ASSIGNMENT =
Would you count the lines in the material below that include the string "Sell"? Only the number is needed.

DATASET RECORDS =
----------------

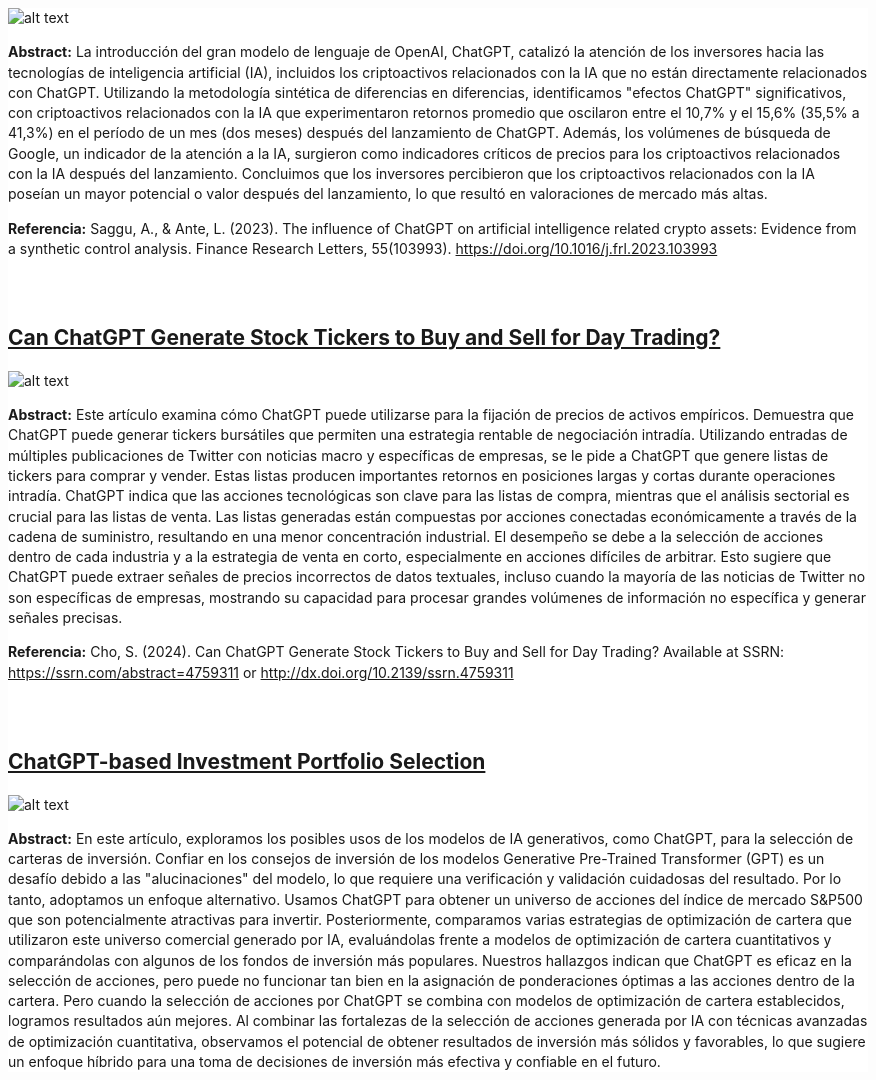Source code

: ![alt text](https://github.com/franmandres/GPT-for-trading-analysis/blob/main/imagenes/artículos/stock-trading-chatgpt8.jpg "Art8")

**Abstract:** La introducción del gran modelo de lenguaje de OpenAI, ChatGPT, catalizó la atención de los inversores hacia las tecnologías de inteligencia artificial (IA), incluidos los criptoactivos relacionados con la IA que no están directamente relacionados con ChatGPT. Utilizando la metodología sintética de diferencias en diferencias, identificamos "efectos ChatGPT" significativos, con criptoactivos relacionados con la IA que experimentaron retornos promedio que oscilaron entre el 10,7% y el 15,6% (35,5% a 41,3%) en el período de un mes (dos meses) después del lanzamiento de ChatGPT. Además, los volúmenes de búsqueda de Google, un indicador de la atención a la IA, surgieron como indicadores críticos de precios para los criptoactivos relacionados con la IA después del lanzamiento. Concluimos que los inversores percibieron que los criptoactivos relacionados con la IA poseían un mayor potencial o valor después del lanzamiento, lo que resultó en valoraciones de mercado más altas.

**Referencia:** Saggu, A., & Ante, L. (2023). The influence of ChatGPT on artificial intelligence related crypto assets: Evidence from a synthetic control analysis. Finance Research Letters, 55(103993). https://doi.org/10.1016/j.frl.2023.103993

&nbsp;

## [Can ChatGPT Generate Stock Tickers to Buy and Sell for Day Trading?](https://papers.ssrn.com/sol3/Papers.cfm?abstract_id=4759311)

![alt text](https://github.com/franmandres/GPT-for-trading-analysis/blob/main/imagenes/artículos/stock-trading-chatgpt7.jpg "Art9")

**Abstract:** Este artículo examina cómo ChatGPT puede utilizarse para la fijación de precios de activos empíricos. Demuestra que ChatGPT puede generar tickers bursátiles que permiten una estrategia rentable de negociación intradía. Utilizando entradas de múltiples publicaciones de Twitter con noticias macro y específicas de empresas, se le pide a ChatGPT que genere listas de tickers para comprar y vender. Estas listas producen importantes retornos en posiciones largas y cortas durante operaciones intradía. ChatGPT indica que las acciones tecnológicas son clave para las listas de compra, mientras que el análisis sectorial es crucial para las listas de venta. Las listas generadas están compuestas por acciones conectadas económicamente a través de la cadena de suministro, resultando en una menor concentración industrial. El desempeño se debe a la selección de acciones dentro de cada industria y a la estrategia de venta en corto, especialmente en acciones difíciles de arbitrar. Esto sugiere que ChatGPT puede extraer señales de precios incorrectos de datos textuales, incluso cuando la mayoría de las noticias de Twitter no son específicas de empresas, mostrando su capacidad para procesar grandes volúmenes de información no específica y generar señales precisas.

**Referencia:** Cho, S. (2024). Can ChatGPT Generate Stock Tickers to Buy and Sell for Day Trading? Available at SSRN: https://ssrn.com/abstract=4759311 or http://dx.doi.org/10.2139/ssrn.4759311

&nbsp;

## [ChatGPT-based Investment Portfolio Selection](https://arxiv.org/abs/2308.06260)

![alt text](https://github.com/franmandres/GPT-for-trading-analysis/blob/main/imagenes/artículos/stock-trading-chatgpt6.jpg "Art10")

**Abstract:** En este artículo, exploramos los posibles usos de los modelos de IA generativos, como ChatGPT, para la selección de carteras de inversión. Confiar en los consejos de inversión de los modelos Generative Pre-Trained Transformer (GPT) es un desafío debido a las "alucinaciones" del modelo, lo que requiere una verificación y validación cuidadosas del resultado. Por lo tanto, adoptamos un enfoque alternativo. Usamos ChatGPT para obtener un universo de acciones del índice de mercado S&P500 que son potencialmente atractivas para invertir. Posteriormente, comparamos varias estrategias de optimización de cartera que utilizaron este universo comercial generado por IA, evaluándolas frente a modelos de optimización de cartera cuantitativos y comparándolas con algunos de los fondos de inversión más populares. Nuestros hallazgos indican que ChatGPT es eficaz en la selección de acciones, pero puede no funcionar tan bien en la asignación de ponderaciones óptimas a las acciones dentro de la cartera. Pero cuando la selección de acciones por ChatGPT se combina con modelos de optimización de cartera establecidos, logramos resultados aún mejores. Al combinar las fortalezas de la selección de acciones generada por IA con técnicas avanzadas de optimización cuantitativa, observamos el potencial de obtener resultados de inversión más sólidos y favorables, lo que sugiere un enfoque híbrido para una toma de decisiones de inversión más efectiva y confiable en el futuro.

----------------

OUTPUT OF THE EXERCISE =
2